══ GIVEN RECORDS ══

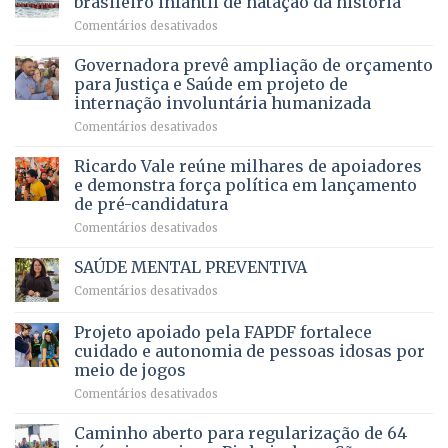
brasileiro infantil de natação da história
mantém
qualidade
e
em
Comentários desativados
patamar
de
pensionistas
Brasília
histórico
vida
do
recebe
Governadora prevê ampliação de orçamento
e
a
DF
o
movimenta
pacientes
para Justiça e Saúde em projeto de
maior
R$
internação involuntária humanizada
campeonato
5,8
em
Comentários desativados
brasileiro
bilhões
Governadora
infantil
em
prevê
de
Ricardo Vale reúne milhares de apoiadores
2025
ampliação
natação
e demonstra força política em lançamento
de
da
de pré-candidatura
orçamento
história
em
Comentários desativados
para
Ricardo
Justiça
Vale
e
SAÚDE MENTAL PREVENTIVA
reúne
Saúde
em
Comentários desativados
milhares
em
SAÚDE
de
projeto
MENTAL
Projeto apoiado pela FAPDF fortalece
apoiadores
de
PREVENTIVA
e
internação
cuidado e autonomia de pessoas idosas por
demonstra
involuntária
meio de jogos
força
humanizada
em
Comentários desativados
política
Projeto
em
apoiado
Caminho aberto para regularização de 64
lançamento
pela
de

═══

* **WHAT YOU SHOULD DO**
Return the listing above word for word. Keep the images out.

* **ANSWER**
brasileiro infantil de natação da história
mantém
qualidade
e
em
Comentários desativados
patamar
de
pensionistas
Brasília
histórico
vida
do
recebe
Governadora prevê ampliação de orçamento
e
a
DF
o
movimenta
pacientes
para Justiça e Saúde em projeto de
maior
R$
internação involuntária humanizada
campeonato
5,8
em
Comentários desativados
brasileiro
bilhões
Governadora
infantil
em
prevê
de
Ricardo Vale reúne milhares de apoiadores
2025
ampliação
natação
e demonstra força política em lançamento
de
da
de pré-candidatura
orçamento
história
em
Comentários desativados
para
Ricardo
Justiça
Vale
e
SAÚDE MENTAL PREVENTIVA
reúne
Saúde
em
Comentários desativados
milhares
em
SAÚDE
de
projeto
MENTAL
Projeto apoiado pela FAPDF fortalece
apoiadores
de
PREVENTIVA
e
internação
cuidado e autonomia de pessoas idosas por
demonstra
involuntária
meio de jogos
força
humanizada
em
Comentários desativados
política
Projeto
em
apoiado
Caminho aberto para regularização de 64
lançamento
pela
de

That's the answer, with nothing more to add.